Each record beneath this line is to be copied exactly.

"""

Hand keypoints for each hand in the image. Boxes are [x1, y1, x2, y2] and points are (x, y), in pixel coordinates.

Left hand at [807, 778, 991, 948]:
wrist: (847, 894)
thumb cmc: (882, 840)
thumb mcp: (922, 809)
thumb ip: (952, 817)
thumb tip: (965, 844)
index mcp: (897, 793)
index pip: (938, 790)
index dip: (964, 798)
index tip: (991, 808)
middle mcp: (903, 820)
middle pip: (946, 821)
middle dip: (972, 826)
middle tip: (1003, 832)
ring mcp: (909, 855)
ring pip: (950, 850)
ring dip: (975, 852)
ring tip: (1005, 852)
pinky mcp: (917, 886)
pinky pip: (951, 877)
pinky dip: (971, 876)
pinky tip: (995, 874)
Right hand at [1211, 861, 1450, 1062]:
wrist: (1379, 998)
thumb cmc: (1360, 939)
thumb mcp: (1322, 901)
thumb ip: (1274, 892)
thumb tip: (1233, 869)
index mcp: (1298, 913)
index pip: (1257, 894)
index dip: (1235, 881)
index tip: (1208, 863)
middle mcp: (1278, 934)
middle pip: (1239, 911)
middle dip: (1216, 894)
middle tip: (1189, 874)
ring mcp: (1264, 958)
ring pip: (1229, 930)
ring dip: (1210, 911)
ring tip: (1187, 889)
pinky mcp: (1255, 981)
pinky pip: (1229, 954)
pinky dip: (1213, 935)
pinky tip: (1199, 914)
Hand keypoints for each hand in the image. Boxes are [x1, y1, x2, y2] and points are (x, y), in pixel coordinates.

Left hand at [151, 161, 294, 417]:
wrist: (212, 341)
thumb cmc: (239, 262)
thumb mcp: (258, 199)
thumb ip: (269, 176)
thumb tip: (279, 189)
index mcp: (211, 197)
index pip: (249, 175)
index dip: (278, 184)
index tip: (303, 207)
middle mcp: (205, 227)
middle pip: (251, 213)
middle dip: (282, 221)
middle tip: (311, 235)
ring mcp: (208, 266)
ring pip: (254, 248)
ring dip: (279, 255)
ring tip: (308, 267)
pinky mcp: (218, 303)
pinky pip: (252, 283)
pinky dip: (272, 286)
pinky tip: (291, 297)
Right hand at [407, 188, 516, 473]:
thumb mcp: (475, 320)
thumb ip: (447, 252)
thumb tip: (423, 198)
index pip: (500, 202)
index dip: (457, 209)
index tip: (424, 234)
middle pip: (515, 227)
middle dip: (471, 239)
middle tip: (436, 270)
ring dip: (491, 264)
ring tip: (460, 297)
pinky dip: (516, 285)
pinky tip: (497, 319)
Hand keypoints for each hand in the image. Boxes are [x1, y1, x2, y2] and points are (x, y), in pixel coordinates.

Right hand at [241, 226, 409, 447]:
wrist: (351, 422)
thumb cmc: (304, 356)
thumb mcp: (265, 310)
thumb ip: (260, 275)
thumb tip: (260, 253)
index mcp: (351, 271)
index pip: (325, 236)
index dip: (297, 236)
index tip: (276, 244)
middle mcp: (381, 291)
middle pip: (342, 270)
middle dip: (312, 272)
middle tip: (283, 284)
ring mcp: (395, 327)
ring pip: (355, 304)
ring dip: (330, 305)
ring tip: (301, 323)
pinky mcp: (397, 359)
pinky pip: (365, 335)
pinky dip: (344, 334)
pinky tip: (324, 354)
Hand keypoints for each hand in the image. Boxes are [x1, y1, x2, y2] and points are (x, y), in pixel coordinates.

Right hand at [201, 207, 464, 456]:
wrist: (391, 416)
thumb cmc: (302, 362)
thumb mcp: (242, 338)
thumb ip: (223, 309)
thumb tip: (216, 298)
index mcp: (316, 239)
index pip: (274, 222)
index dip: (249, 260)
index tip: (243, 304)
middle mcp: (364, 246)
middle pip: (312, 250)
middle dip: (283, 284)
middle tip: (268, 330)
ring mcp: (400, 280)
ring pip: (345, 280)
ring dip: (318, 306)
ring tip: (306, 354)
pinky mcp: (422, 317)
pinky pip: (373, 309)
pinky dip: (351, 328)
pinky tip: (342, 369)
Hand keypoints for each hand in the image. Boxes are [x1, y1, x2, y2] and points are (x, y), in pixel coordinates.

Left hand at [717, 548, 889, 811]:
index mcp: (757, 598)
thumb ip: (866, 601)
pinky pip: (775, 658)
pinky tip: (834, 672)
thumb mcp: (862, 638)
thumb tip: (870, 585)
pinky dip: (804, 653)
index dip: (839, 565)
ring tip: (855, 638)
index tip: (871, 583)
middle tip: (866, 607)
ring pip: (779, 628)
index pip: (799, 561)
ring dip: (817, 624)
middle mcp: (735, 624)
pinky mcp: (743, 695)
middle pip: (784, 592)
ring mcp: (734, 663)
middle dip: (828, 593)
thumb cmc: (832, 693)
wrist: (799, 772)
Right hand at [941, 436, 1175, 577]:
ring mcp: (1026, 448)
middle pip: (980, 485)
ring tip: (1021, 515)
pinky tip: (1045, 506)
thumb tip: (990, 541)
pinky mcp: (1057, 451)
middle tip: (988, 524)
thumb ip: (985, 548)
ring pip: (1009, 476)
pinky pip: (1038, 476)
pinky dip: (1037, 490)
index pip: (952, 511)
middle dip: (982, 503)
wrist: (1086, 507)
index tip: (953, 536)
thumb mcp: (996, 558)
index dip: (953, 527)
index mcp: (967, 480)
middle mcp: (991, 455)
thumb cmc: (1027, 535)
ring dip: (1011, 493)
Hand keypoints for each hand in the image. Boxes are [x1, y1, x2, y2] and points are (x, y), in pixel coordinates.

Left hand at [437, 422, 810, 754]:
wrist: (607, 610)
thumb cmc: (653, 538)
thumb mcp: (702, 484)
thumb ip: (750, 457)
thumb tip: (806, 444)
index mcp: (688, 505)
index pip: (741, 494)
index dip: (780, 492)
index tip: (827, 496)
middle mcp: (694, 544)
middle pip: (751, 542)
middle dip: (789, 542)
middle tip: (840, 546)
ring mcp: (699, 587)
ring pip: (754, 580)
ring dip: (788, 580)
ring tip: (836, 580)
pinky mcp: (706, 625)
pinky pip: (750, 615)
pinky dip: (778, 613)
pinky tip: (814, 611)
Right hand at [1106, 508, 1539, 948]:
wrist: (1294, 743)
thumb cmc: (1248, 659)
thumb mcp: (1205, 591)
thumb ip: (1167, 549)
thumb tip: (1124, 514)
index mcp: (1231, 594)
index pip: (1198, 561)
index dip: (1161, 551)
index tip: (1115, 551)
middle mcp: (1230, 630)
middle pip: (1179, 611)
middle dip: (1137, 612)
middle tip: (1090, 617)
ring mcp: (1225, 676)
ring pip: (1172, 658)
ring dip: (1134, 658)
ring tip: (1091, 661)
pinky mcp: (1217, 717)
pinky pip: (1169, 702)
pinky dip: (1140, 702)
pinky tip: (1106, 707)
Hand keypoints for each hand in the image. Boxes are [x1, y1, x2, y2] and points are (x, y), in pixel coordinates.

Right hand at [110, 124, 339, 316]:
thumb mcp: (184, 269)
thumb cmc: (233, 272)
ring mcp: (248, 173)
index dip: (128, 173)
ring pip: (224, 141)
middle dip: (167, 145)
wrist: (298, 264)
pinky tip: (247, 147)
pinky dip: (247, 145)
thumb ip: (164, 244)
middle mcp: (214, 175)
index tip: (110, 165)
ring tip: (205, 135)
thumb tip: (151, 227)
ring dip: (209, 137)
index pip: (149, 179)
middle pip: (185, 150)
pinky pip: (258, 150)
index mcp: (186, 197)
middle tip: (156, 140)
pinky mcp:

"""

> **Finished task**
Hand keypoints for each hand in the image. Boxes are [x1, y1, x2, y2] and points are (x, y), in pixel coordinates.

Left hand at [807, 778, 991, 948]:
wrist: (847, 894)
thumb cmc: (882, 840)
thumb mcp: (922, 809)
thumb ip: (952, 817)
thumb tip: (965, 844)
index mcp: (897, 793)
index pip: (938, 790)
index dip: (964, 798)
index tip: (991, 808)
middle mcp: (903, 820)
middle pip: (946, 821)
middle dip: (972, 826)
middle tip: (1003, 832)
ring mcp: (909, 855)
ring pip: (950, 850)
ring dip: (975, 852)
ring tip: (1005, 852)
pinky mcp: (917, 886)
pinky pip: (951, 877)
pinky dip: (971, 876)
pinky tip: (995, 874)
Right hand at [1211, 861, 1450, 1062]:
wrist: (1379, 998)
thumb cmc: (1360, 939)
thumb mcp: (1322, 901)
thumb ip: (1274, 892)
thumb tip: (1233, 869)
index mcp: (1298, 913)
index pip: (1257, 894)
index dip: (1235, 881)
index tip: (1208, 863)
middle mcp: (1278, 934)
middle pip: (1239, 911)
middle dip: (1216, 894)
middle tip: (1189, 874)
ring mcp: (1264, 958)
ring pip: (1229, 930)
ring dip: (1210, 911)
ring tip: (1187, 889)
pinky mcp: (1255, 981)
pinky pip: (1229, 954)
pinky dip: (1213, 935)
pinky tip: (1199, 914)
Hand keypoints for each hand in the image. Boxes are [x1, y1, x2, y2] and points are (x, y), in pixel coordinates.

Left hand at [151, 161, 294, 417]:
wrist: (212, 341)
thumb cmc: (239, 262)
thumb mcp: (258, 199)
thumb ip: (269, 176)
thumb tip: (279, 189)
index mcp: (211, 197)
index pip: (249, 175)
index dip: (278, 184)
index tip: (303, 207)
middle mcp: (205, 227)
middle pip: (251, 213)
middle dip: (282, 221)
middle tip: (311, 235)
ring mcp: (208, 266)
ring pip: (254, 248)
ring dip: (279, 255)
ring tip: (308, 267)
pinky mcp: (218, 303)
pinky pip: (252, 283)
pinky dip: (272, 286)
pinky tip: (291, 297)
Right hand at [407, 188, 516, 473]:
thumb mcp: (475, 320)
thumb ip: (447, 252)
thumb tip: (423, 198)
index pip: (500, 202)
index dip: (457, 209)
index tip: (424, 234)
middle pip: (515, 227)
middle dip: (471, 239)
middle tip: (436, 270)
ring dip: (491, 264)
ring tip: (460, 297)
pinky dip: (516, 285)
pinky tip: (497, 319)
Hand keypoints for each hand in the image. Boxes are [x1, y1, x2, y2] and points are (x, y), in pixel coordinates.

Right hand at [241, 226, 409, 447]:
wrist: (351, 422)
thumb cmc: (304, 356)
thumb mcp: (265, 310)
thumb ip: (260, 275)
thumb tip: (260, 253)
index mcp: (351, 271)
index pip: (325, 236)
index dip: (297, 236)
index tip: (276, 244)
middle mcp: (381, 291)
middle pip: (342, 270)
middle dip: (312, 272)
middle tip: (283, 284)
ring mcp: (395, 327)
ring pip: (355, 304)
ring dip: (330, 305)
ring tip: (301, 323)
pinky mcp: (397, 359)
pinky pip: (365, 335)
pinky dip: (344, 334)
pinky tip: (324, 354)
Hand keypoints for each hand in the image. Boxes are [x1, y1, x2, y2] and points are (x, y), in pixel coordinates.

Right hand at [201, 207, 464, 456]:
wrist: (391, 416)
thumb cmc: (302, 362)
thumb mcp: (242, 338)
thumb ip: (223, 309)
thumb tip: (216, 298)
index mcp: (316, 239)
index pip: (274, 222)
index dip: (249, 260)
index tip: (243, 304)
middle mcp: (364, 246)
middle pip: (312, 250)
middle dip: (283, 284)
middle tip: (268, 330)
ring mcp: (400, 280)
ring pip: (345, 280)
ring dip: (318, 306)
ring tip: (306, 354)
pinky mcp: (422, 317)
pinky pip: (373, 309)
pinky dip: (351, 328)
pinky tip: (342, 369)
Hand keypoints for each hand in the image. Boxes are [x1, y1, x2, y2] and points are (x, y), in pixel coordinates.

Left hand at [717, 548, 889, 811]:
index mcp: (757, 598)
thumb ip: (866, 601)
pinky pip: (775, 658)
pinky tip: (834, 672)
thumb mcp: (862, 638)
thumb tip: (870, 585)
pinky dip: (804, 653)
index dip: (839, 565)
ring tip: (855, 638)
index tip: (871, 583)
middle tip: (866, 607)
ring pip: (779, 628)
index pip: (799, 561)
ring dip: (817, 624)
middle mcp: (735, 624)
pinky mcp: (743, 695)
middle pip: (784, 592)
ring mcp: (734, 663)
middle dip: (828, 593)
thumb cmc: (832, 693)
wrist: (799, 772)
Right hand at [941, 436, 1175, 577]:
ring mcp: (1026, 448)
middle pip: (980, 485)
ring tip: (1021, 515)
pinky tip: (1045, 506)
thumb tip: (990, 541)
pinky mcp: (1057, 451)
middle tip: (988, 524)
thumb ip: (985, 548)
ring pip: (1009, 476)
pinky pip: (1038, 476)
pinky dip: (1037, 490)
index pip: (952, 511)
middle dip: (982, 503)
wrist: (1086, 507)
index tip: (953, 536)
thumb mcp: (996, 558)
index dip: (953, 527)
index mcp: (967, 480)
middle mcp: (991, 455)
thumb cmc: (1027, 535)
ring dip: (1011, 493)
Hand keypoints for each hand in the image. Boxes are [x1, y1, x2, y2] and points are (x, y), in pixel coordinates.

Left hand at [437, 422, 810, 754]:
wrist: (607, 610)
thumb cmc: (653, 538)
thumb mcp: (702, 484)
thumb ip: (750, 457)
thumb tip: (806, 444)
index mcp: (688, 505)
index pip: (741, 494)
index dip: (780, 492)
index tip: (827, 496)
middle mcp: (694, 544)
middle pip: (751, 542)
middle dip: (789, 542)
middle tip: (840, 546)
ring mcp: (699, 587)
ring pip: (754, 580)
ring dip: (788, 580)
ring tip: (836, 580)
pinky mcp: (706, 625)
pinky pip: (750, 615)
pinky dip: (778, 613)
pinky tip: (814, 611)
Right hand at [1106, 508, 1539, 948]:
wrist: (1294, 743)
thumb cmc: (1248, 659)
thumb mcp: (1205, 591)
thumb ip: (1167, 549)
thumb tip: (1124, 514)
index mcp: (1231, 594)
index pip: (1198, 561)
index dip: (1161, 551)
index tip: (1115, 551)
middle mcp: (1230, 630)
middle pip: (1179, 611)
middle dip: (1137, 612)
middle tip: (1090, 617)
ring mcp: (1225, 676)
ring pip: (1172, 658)
ring dip: (1134, 658)
ring tip: (1091, 661)
pinky mcp: (1217, 717)
pinky pip: (1169, 702)
pinky dip: (1140, 702)
pinky tip: (1106, 707)
Hand keypoints for each hand in the image. Boxes are [x1, y1, x2, y2] and points are (x, y), in pixel coordinates.

Right hand at [110, 124, 339, 316]:
thumb mcp: (184, 269)
thumb cmc: (233, 272)
ring mcp: (248, 173)
index dip: (128, 173)
ring pip: (224, 141)
middle dip: (167, 145)
wrist: (298, 264)
pinky tip: (247, 147)
pinky dip: (247, 145)
thumb ip: (164, 244)
middle mcp: (214, 175)
index tip: (110, 165)
ring tip: (205, 135)
thumb tip: (151, 227)
ring dip: (209, 137)
index pip: (149, 179)
middle pip: (185, 150)
pinky pip: (258, 150)
index mcp: (186, 197)
middle tip: (156, 140)
pinky mcp:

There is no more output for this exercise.